*Records shown*.
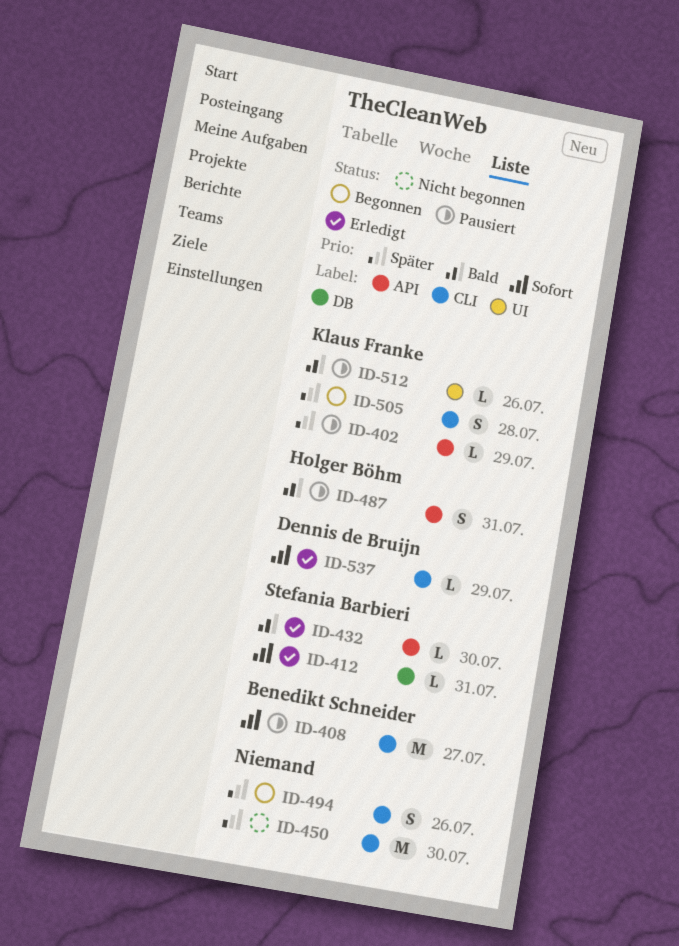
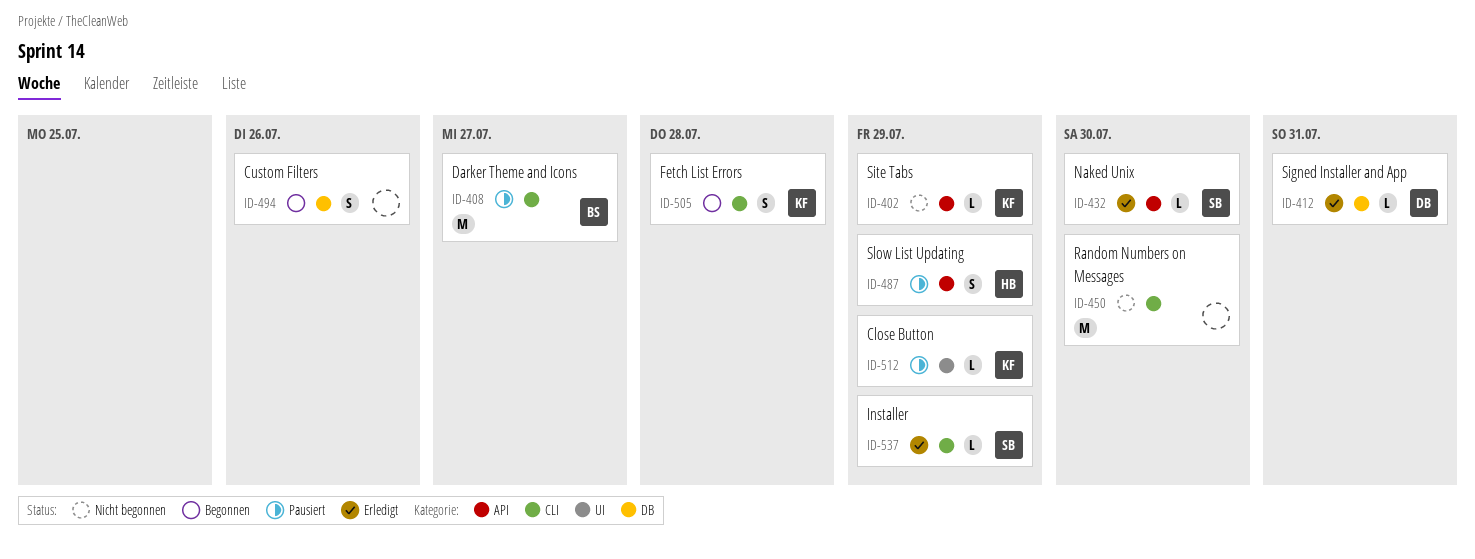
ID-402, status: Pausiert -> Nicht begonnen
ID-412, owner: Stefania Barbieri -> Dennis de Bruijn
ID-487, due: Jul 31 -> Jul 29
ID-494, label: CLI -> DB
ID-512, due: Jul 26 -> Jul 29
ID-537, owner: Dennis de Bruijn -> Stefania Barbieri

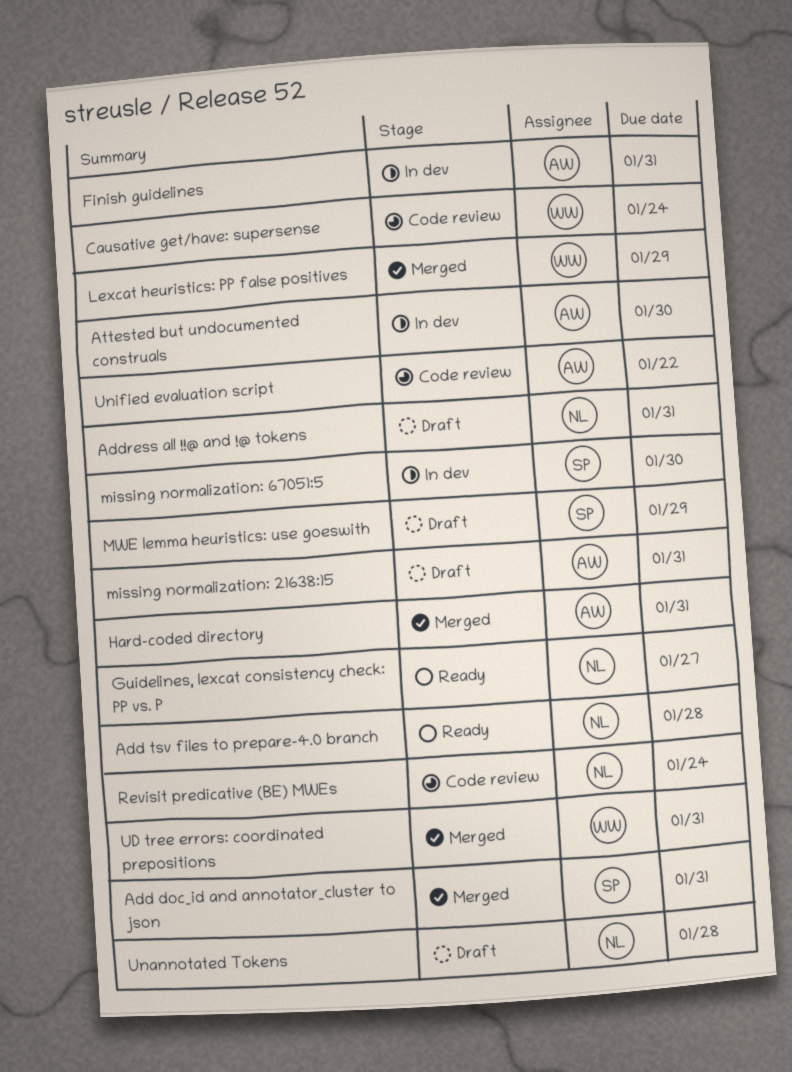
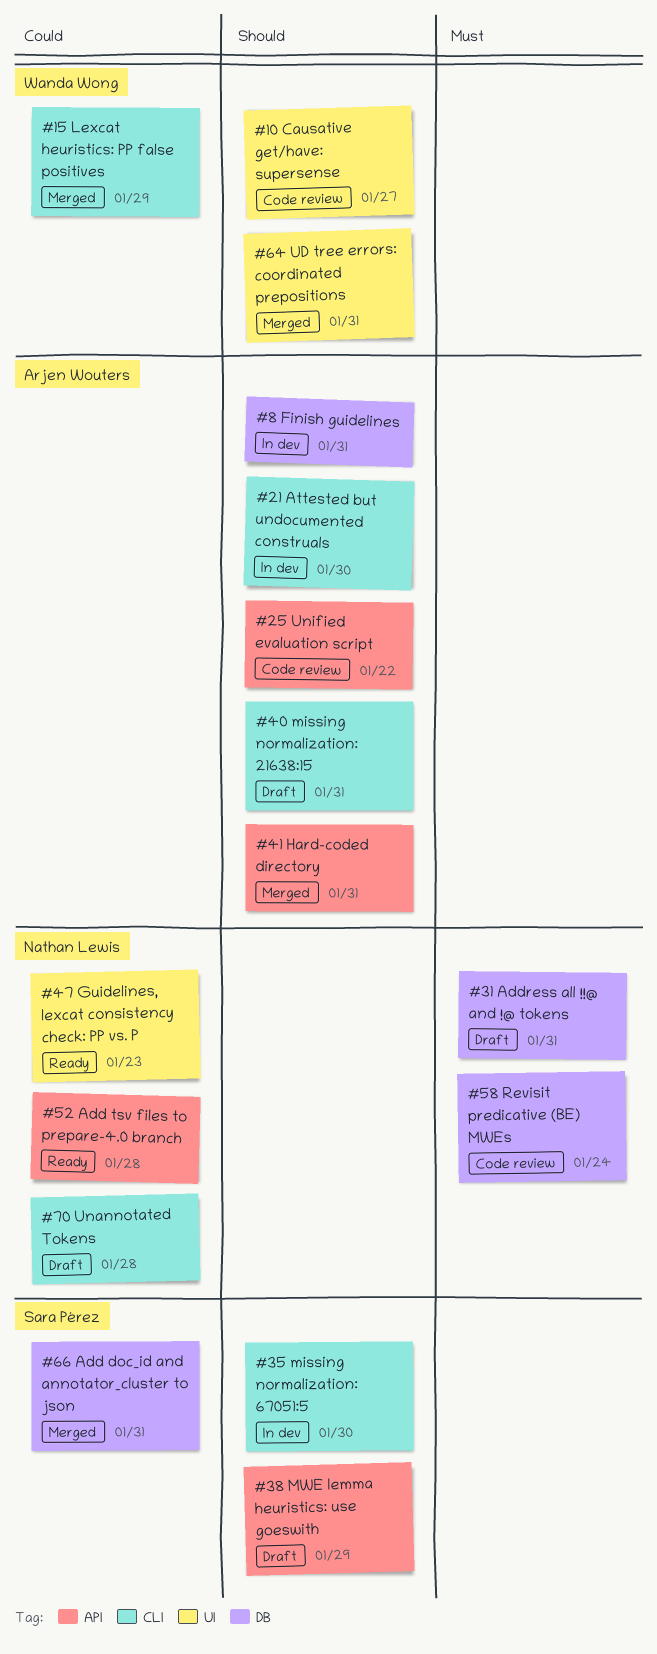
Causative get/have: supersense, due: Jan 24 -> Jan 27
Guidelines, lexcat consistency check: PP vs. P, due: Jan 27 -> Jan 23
---
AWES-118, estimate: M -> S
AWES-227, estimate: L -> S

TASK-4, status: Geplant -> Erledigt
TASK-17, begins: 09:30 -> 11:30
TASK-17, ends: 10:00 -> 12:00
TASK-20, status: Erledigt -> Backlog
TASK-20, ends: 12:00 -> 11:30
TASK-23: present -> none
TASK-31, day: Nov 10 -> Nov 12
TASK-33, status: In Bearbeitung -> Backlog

*What the task requires*. Starting with the line with "TASK-17, ends: 10:00 -> 12:00" above and going on through the line with "TASK-33, status: In Bearbeitung -> Backlog", transcribe every line exactly, both ends included, and add nothing.

*Output below*.
TASK-17, ends: 10:00 -> 12:00
TASK-20, status: Erledigt -> Backlog
TASK-20, ends: 12:00 -> 11:30
TASK-23: present -> none
TASK-31, day: Nov 10 -> Nov 12
TASK-33, status: In Bearbeitung -> Backlog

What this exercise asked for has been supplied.